MIPS Technologies Reports Third Quarter Fiscal 2008 Financial Results

These adjustments reconcile the Company's GAAP results of operations to the reported non-GAAP results of operations. The Company believes that presentation of net income and net income per share excluding equity-based compensation, amortization of intangible assets, acquired in-process research and development, integration and acquisition expenses in connection with the acquisition of Chipidea provides meaningful supplemental information to investors, as well as management that is indicative of the Company's ongoing operating results and facilitates comparison of operating results across reporting periods. The Company uses these non-GAAP measures when evaluating its financial results as well as for internal planning and budgeting purposes. These non-GAAP measures should not be viewed as a substitute for the Company's GAAP results, and may be different than non-GAAP measures used by other companies.

    (h) This adjustment reflects the equity-based compensation expense related
        to the Company's adoption of SFAS No. 123 revised (SFAS 123R)
        beginning July 1, 2005. For the nine month ending March 31,
        2008, $6.3 million of equity-based compensation was allocated as
        follows: $2.3 million to research and development, $1.9 million to
        sales and marketing and $2.1 million to general and administrative.
        For the nine month ending March 31, 2007, $6.1 million equity-based
        compensation expense was allocated as follows:  $2.4 million to
        research and development, $1.8 million to sales and marketing and
        $1.9 million to general and administrative.  Management believes that
        it is useful to investors to understand how the expenses associated
        with the adoption of SFAS 123R are reflected in net income.

    (i) This adjustment reflects the expense related to the amortization of
        intangibles acquired in connection with the acquisition of Chipidea.
        For the nine month ending March 31, 2008, $5.6 million of amortization
        expense related to these intangible assets was allocated as follows:
        $5.3 million to cost of sales, $17,000 to research and development and
        $291,000 to sales and marketing.  Management believes that excluding
        this charge facilitates comparisons to MIPS' ongoing operating results
        because the expense for the amortization of intangibles is not
        indicative of operational performance and the amount of such charges
        varies significantly based on the size and timing of our acquisitions
        and the maturity of the business being acquired.

    (j) This adjustment reflects the amortization expense related to the
        amount held in escrow and payable to the founders of Chipidea in
        connection with the acquisition of Chipidea.  This adjustment also
        reflects legal fees incurred in association with certain financing
        activities and the amortization of loan origination fees.

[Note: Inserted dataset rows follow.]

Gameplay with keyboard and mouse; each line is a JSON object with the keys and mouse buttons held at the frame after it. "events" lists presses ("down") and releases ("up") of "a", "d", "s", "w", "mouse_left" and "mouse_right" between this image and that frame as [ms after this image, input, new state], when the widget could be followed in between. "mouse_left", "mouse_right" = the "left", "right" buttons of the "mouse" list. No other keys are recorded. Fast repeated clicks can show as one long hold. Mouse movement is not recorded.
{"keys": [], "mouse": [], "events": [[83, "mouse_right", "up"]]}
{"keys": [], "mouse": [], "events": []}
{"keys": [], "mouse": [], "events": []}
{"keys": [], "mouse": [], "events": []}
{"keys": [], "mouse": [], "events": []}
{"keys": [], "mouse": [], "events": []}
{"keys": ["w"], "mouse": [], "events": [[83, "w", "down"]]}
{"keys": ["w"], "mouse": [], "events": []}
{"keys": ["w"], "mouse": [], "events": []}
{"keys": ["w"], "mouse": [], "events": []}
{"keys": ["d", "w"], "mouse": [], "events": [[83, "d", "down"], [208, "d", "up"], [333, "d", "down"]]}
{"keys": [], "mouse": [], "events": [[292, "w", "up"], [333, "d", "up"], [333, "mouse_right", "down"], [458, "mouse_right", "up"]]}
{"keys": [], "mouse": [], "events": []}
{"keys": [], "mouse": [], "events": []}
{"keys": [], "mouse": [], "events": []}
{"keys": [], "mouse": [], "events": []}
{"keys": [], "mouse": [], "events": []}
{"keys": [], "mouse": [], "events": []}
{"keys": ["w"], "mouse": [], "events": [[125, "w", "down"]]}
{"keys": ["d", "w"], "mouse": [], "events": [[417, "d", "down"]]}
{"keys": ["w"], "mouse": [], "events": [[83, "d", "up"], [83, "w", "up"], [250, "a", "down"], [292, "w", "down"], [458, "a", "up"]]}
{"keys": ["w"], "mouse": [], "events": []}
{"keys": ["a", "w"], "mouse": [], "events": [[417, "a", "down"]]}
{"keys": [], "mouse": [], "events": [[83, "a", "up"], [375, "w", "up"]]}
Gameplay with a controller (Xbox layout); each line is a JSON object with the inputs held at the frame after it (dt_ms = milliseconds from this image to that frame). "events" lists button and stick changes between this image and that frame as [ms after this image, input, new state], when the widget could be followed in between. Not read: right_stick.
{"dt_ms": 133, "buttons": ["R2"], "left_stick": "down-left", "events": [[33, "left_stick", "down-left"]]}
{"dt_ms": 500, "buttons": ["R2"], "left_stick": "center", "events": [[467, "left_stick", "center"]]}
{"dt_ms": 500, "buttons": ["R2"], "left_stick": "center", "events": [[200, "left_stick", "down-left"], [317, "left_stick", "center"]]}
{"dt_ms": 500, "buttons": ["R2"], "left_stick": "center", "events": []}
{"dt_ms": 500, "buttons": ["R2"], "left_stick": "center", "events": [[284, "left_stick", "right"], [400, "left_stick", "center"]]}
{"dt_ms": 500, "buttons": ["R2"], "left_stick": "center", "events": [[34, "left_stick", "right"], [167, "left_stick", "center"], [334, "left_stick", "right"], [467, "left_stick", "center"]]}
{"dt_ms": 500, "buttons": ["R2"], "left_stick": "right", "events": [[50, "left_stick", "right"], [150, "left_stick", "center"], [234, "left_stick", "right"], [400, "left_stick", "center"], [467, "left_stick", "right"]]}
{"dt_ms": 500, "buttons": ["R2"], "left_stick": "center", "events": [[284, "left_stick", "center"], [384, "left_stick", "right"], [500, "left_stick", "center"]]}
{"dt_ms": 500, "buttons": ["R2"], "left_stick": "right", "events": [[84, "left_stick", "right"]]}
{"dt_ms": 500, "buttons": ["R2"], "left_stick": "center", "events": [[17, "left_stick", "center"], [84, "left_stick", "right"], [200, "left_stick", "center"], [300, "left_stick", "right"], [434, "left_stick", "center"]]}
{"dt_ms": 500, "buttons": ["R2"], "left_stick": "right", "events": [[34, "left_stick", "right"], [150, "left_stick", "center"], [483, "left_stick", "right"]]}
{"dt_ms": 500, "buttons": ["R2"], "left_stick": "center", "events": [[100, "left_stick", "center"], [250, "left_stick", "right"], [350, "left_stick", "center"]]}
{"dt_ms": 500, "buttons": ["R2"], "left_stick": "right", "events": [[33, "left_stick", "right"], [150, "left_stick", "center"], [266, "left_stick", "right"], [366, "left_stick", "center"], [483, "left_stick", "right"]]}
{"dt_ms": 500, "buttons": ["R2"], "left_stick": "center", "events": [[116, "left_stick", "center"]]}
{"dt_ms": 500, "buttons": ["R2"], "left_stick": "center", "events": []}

For the nine
        month ending March 31, 2008, $4.0 million was expensed related to the
        escrow amount payable to the founders of Chipidea and legal fees of
        $335,000 were expensed related to certain financing activities and
        $1.5 million was expensed related to the amortization of loan
        origination fees.  Management believes that excluding the unique
        charges for the Chipidea escrow payments and the fees associated with
        financing activities necessitated by the acquisition facilitates
        comparisons to MIPS' ongoing operating results during periods when
        there was no escrow amortization or financing activities and also
        facilitates investors' understanding of ongoing operating performance.

    (k) This adjustment reflects integration expense related to the
        acquisition of Chipidea recorded in accounting and legal expense.
        Management believes that the integration charges associated with the
        acquisition are elements of the acquisition process and that excluding
        this charge facilitates comparisons to MIPS' ongoing operating results
        during periods when there were no acquisitions and also facilitates
        investors' understanding of ongoing operating performance.

    (l) This adjustment reflects acquired in-process research and development
        expense related to the acquisition of Chipidea.  Management believes
        that excluding this acquisition related charge facilitates comparisons
        to MIPS' ongoing operating results during periods when there were no
        acquisitions involving in-process research and development and also
        facilitates investors' understanding of ongoing operating performance.

    (m) This adjustment reflects restructuring expense related to reduction in
        workforce and facilities exit costs.  Management believes that
        excluding this charge facilitates comparisons to MIPS' ongoing
        operating results during periods when there were no restructuring
        charges and also facilitates investors' understanding of ongoing
        operating performance.

    (n) This adjustment reflects the non-GAAP tax adjustment due to the
        adjustments described above.